L’utilité de la thoracotomie de réanimation aux urgences est un sujet de controverse depuis de nombreuses années. Des études ont montré que les résultats dépendent de la localisation de la blessure majeure et de la présence ou non de signes de vie à l’arrivée. Globalement, le taux de survie après une thoracotomie de réanimation dans le cas d’un traumatisme pénétrant est de 8,8 % contre seulement 1,4 % dans le cas d’un traumatisme contondant. Les résultats les plus favorables sont observés chez les patients souffrant de lésions cardiaques pénétrantes qui présentent des signes de vie, avec un taux de survie global de 19,4 %. À l’inverse, les patients victimes d’un traumatisme thoracique contondant ont un taux de survie global de 4,6 % si des signes de vie sont présents à l’arrivée, contre 0,7 % dans le cas contraire. La thoracotomie de réanimation est donc justifiée chez les patients qui présentent des signes vitaux ou qui ont des antécédents de signes de vie sur le terrain.

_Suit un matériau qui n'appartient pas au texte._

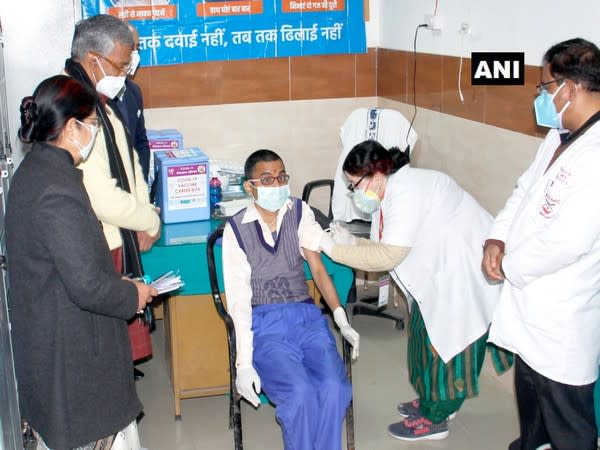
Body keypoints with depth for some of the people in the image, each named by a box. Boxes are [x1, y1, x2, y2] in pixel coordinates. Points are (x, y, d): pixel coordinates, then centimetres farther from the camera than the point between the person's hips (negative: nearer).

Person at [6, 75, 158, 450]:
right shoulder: (58, 191, -26)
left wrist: (118, 284, 11)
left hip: (44, 333, 9)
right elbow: (87, 286, -26)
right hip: (69, 348, -9)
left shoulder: (35, 170, 5)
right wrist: (133, 294, -9)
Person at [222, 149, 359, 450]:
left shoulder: (300, 212, 8)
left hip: (306, 316, 3)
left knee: (334, 388, -24)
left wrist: (342, 320, -11)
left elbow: (318, 268, 3)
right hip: (264, 324, -3)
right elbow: (239, 298, -6)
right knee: (300, 393, -28)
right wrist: (244, 363, -15)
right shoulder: (236, 229, -1)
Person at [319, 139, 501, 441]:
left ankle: (434, 418, 15)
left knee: (446, 341, 1)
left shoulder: (406, 189, -24)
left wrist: (332, 248, -23)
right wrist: (350, 241, -7)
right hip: (440, 272, 10)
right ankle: (433, 400, 34)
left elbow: (388, 256, -28)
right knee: (427, 334, 17)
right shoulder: (389, 194, 7)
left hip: (465, 272, -10)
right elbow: (389, 250, 5)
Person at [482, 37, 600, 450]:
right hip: (531, 303, 9)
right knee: (530, 389, 29)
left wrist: (508, 267, -14)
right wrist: (498, 238, -3)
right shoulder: (561, 137, 6)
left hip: (562, 319, -9)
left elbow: (565, 241, -29)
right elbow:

Les indications générales sont les suivantes :

  • Traumatisme thoracique pénétrant témoigné avec moins de 15 minutes de RCP préhospitalière
  • Traumatisme thoracique contondant témoigné avec moins de 10. minutes de RCP préhospitalière
  • Traumatisme pénétrant au cou ou aux extrémités avec moins de 5 minutes de RCP préhospitalière
  • Persistant, hypotension sévère post-blessure (pression artérielle systolique inférieure à 60 mm Hg) due à une tamponnade cardiaque ou à une hémorragie massive intrathoracique, intra-abdominale, des extrémités ou cervicale.